Members of the “Red 40” – their ranks today include executives at major Chinese tech firms and founders of cybersecurity startups – disproportionately come from three grassroots hacking groups that, at the turn of the century, sought digital revenge against Western targets, mostly through website defacements and denial-of-service attacks. The groups are Green Army, Xfocus and 0x557.
Some of Red 40 have built startups in areas such as advanced detection and cybercrime intelligence, such as Nanjing Hanhaiyuan, known as “China’s FireEye,” Anluo Technology, Tencent Xuanwu Lab and Yunding Labs, which went on to win international hacking contests.

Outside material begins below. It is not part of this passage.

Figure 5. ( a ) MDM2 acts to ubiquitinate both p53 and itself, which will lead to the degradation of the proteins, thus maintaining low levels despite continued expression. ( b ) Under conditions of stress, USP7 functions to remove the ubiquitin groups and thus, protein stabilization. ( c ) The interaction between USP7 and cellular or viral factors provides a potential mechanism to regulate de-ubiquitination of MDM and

Among the alumni of those groups is former Green Army member Zhou Shuai, aka “Coldface,” indicted by the U.S. Department of Justice in March for his role in Silk Typhoon, responsible for a late 2024 incursion into the Department of Treasury (see: US Seizes Chinese Hacker Infrastructure, Unseals Indictments).
Green Army veterans also went on to found private hacking firms iSoon and Integrity Tech. A likely disgruntled iSoon employee in February 2024 leaked internal documents, unintentionally setting off a wave of revelations about Chinese Ministry of State Security reliance on private sector businesses to do the actual work of hacking foreign networks for intelligence. Wu Haibo, aka Shutdown, an iSoon operator and Red 40 member, was indicted by the U.S. in March (see: US Prosecutors Indict iSoon Chinese Hacking Contractors).

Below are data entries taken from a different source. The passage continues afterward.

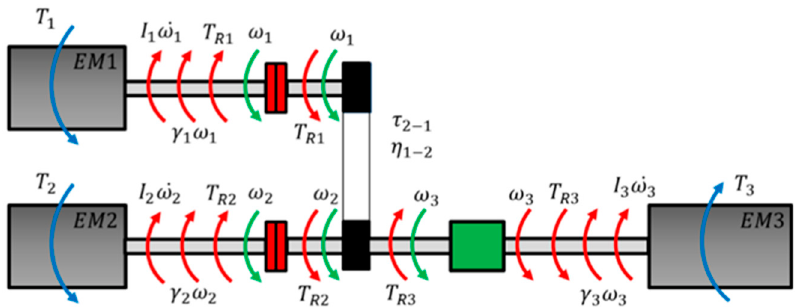
Figure 4. Torques acting on the real test bench for the hybrid propulsion architecture under analysis during power boost.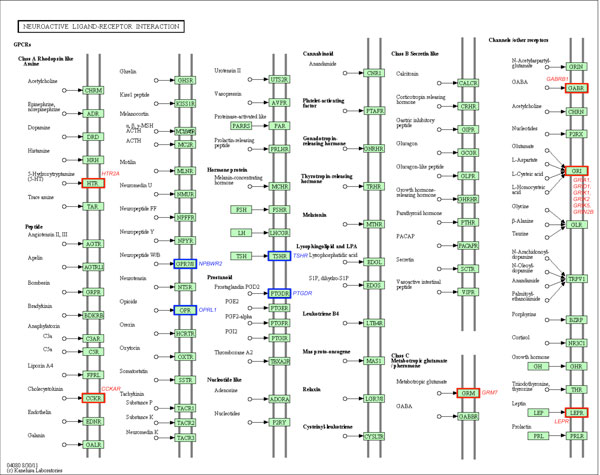
The iLOCi detected genes from BD and their maps in 'neuroactive ligand-receptor interaction' pathway. The KEGG pathway diagram [34] shows the mapping of BD-associated genes identified among 1000 top ranked iLOCi pairs in 'neuroactive ligand-receptor interaction' KEGG pathway. The gene families containing the genes previously reported in HuGE Navigator database and the novel disease genes are highlighted in the red boxes and the blue boxes, respectively, with their associated gene names.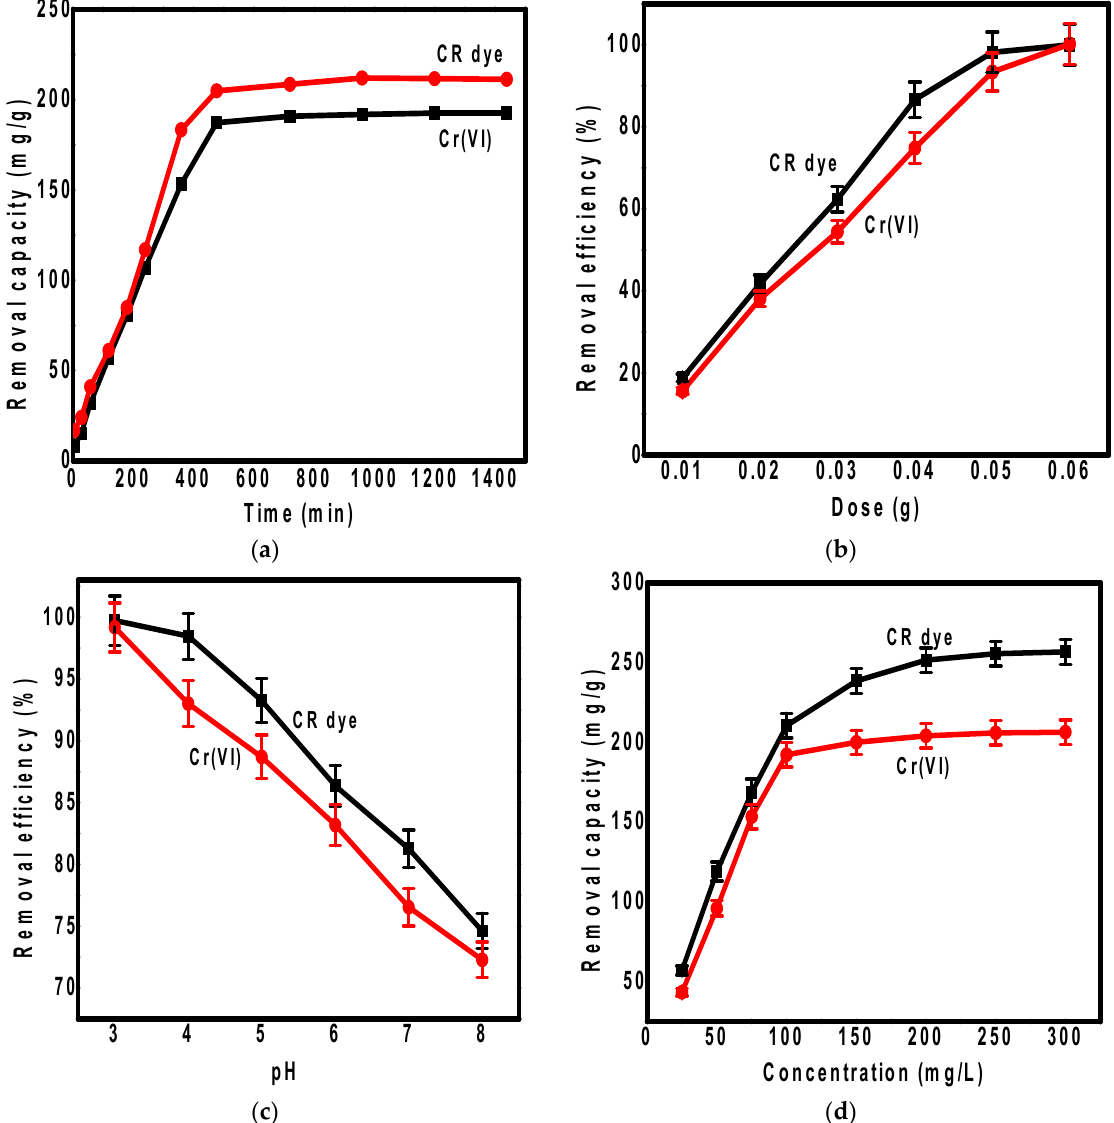
Figure 3. The contact time effect ( a ), adsorbent dosage effect ( b ), pH effect ( c ), and initial concentration effect ( d ) on the removal of Congo red dye and Cr(VI) from water using PPy/Fe 3 O 4 /SiO 2 nanocomposite.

The interchange of shared capabilities and recurring malware such as PlugX in Chinese hacking campaigns has led Western researchers to propose a “digital quartermaster” theory – that a central organization within the Chinese government distributes cyber exploits to multiple cyberespionage hacking groups.
Benincasa told Information Security Media Group his research of an influential cadre of hackers who continue to this day to swap talent, tools and operational capabilities is compatible with the theorized digital quartermaster.

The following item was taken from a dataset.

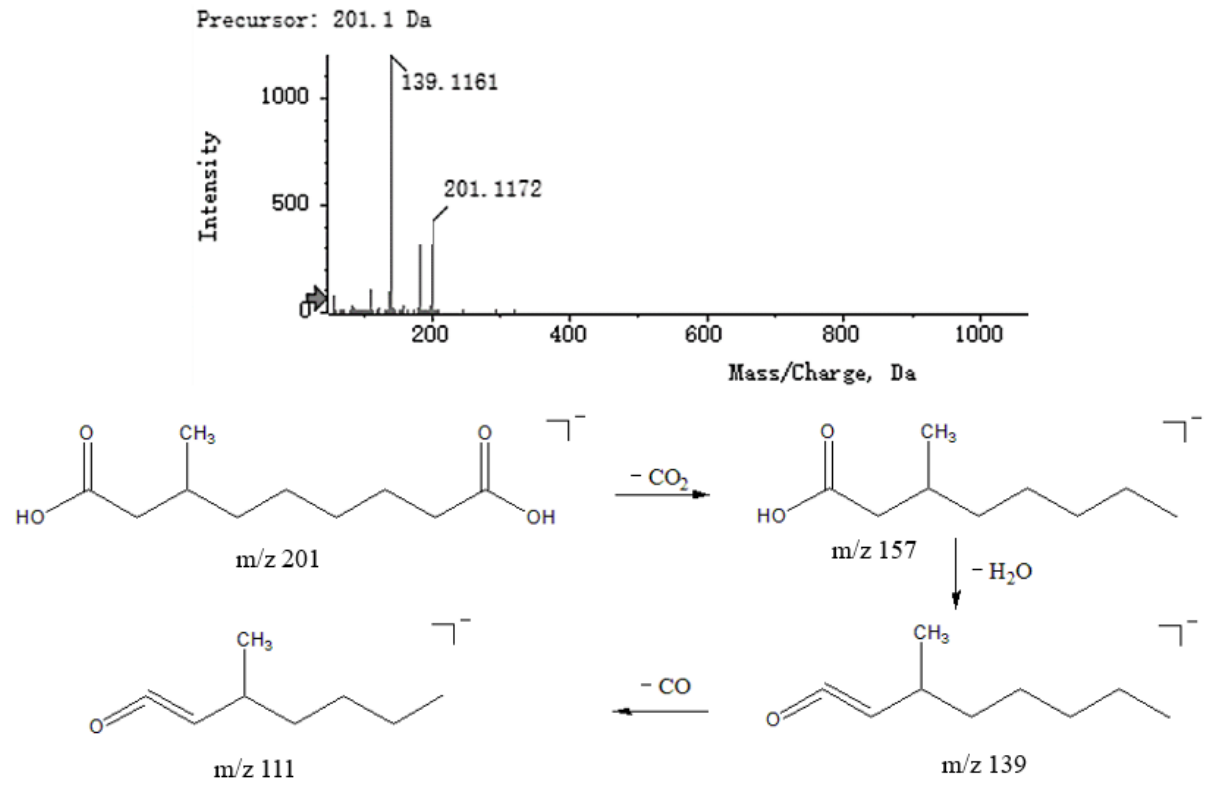
Figure 7. MS 2 spectra of 3-methylnonanoic acid and speculated fragmentation pathways.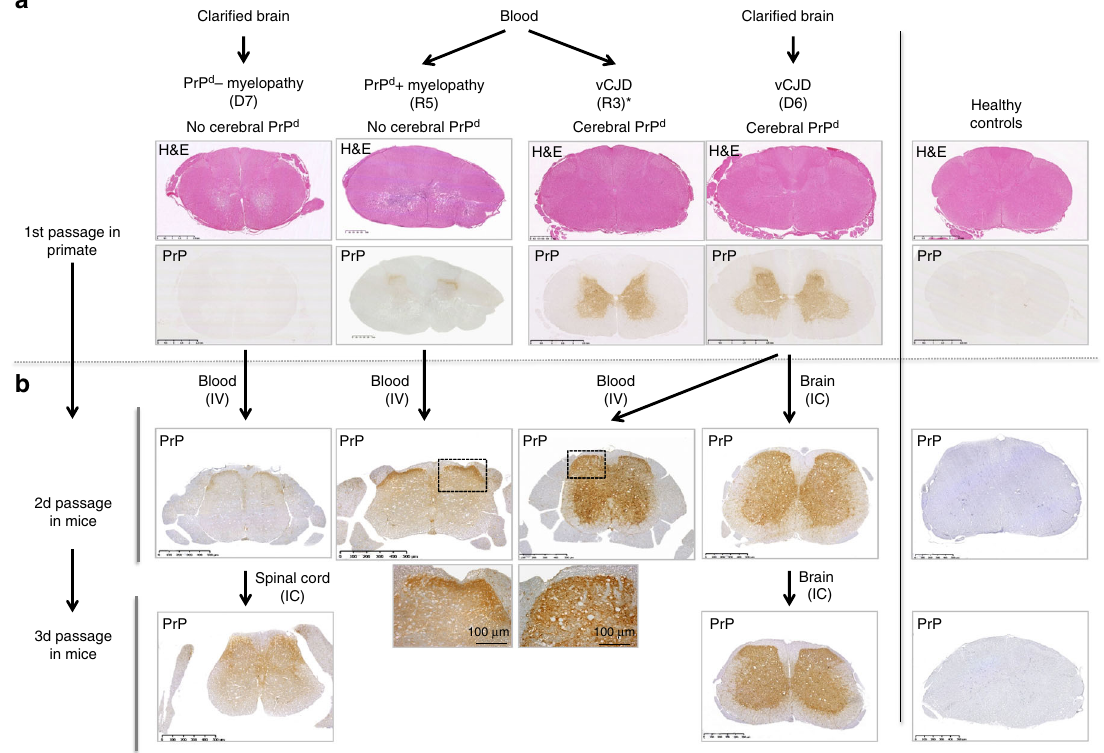
Fig. 6 Serial transmissions of myelopathy and vCJD from macaques to mice. a Primates exposed to blood or cerebral products derived from vCJD-infected macaques developed vCJD (primates R3 and D6) or myelopathy (primates R5 and D7, Supplementary Text 1). Interestingly primate R3 (duplicate of primate R5) developed vCJD with spongiform changes and accumulation of PrP d in its brain and spinal cord, but it also exhibited myelopathic lesions (pseudo-necrotic lesions in the brainstem and demyelination of posterior tracts) and limited amounts of PrP d in its brain (around 10-fold lower than the other vCJD primates). b Corresponding blood and brain samples were inoculated intravenously (IV) or intracerebrally (IC) into Swiss mice. The lesions observed in spinal cords of macaques are presented (hemalun – eosine, H&E). The presence of PrP d in the spinal cords was detected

“The overlaps we observe stem partly from informal connections, such as those among Red 40 members involved in state-sponsored cyber operations, but also from more top-down mechanisms – especially in vulnerability sharing, where it’s highly likely that the government plays a coordinating role in distributing vulnerabilities across hacking groups and contractors,” he said.
Tools developed for personal or research use by Red 40 hackers such as a proxy connection tool called Htran and X-Scan, a popular vulnerability scanner, have been used in Chinese nation-state hacking.
Similarly, PlugX and ShadowPad, created by Tan Dailin and Zhou Jibing, have been spotted in attacks by Chinese nation-state activity tracked as APT3, APT41, GALLIUM and Winnti. iSoon is among the hacking contractors found deploying PlugX and ShadowPad for espionage campaigns targeting ethnic minorities in Asia (see: iSoon Leak Shows Links to Chinese APT Groups).
“China’s experience offers valuable insights into how decentralized cyber collectives can evolve into institutionalized assets,” Benincasa said. “The Red 40 didn’t merely staff China’s cybersecurity ecosystem; they shaped it from the ground up.”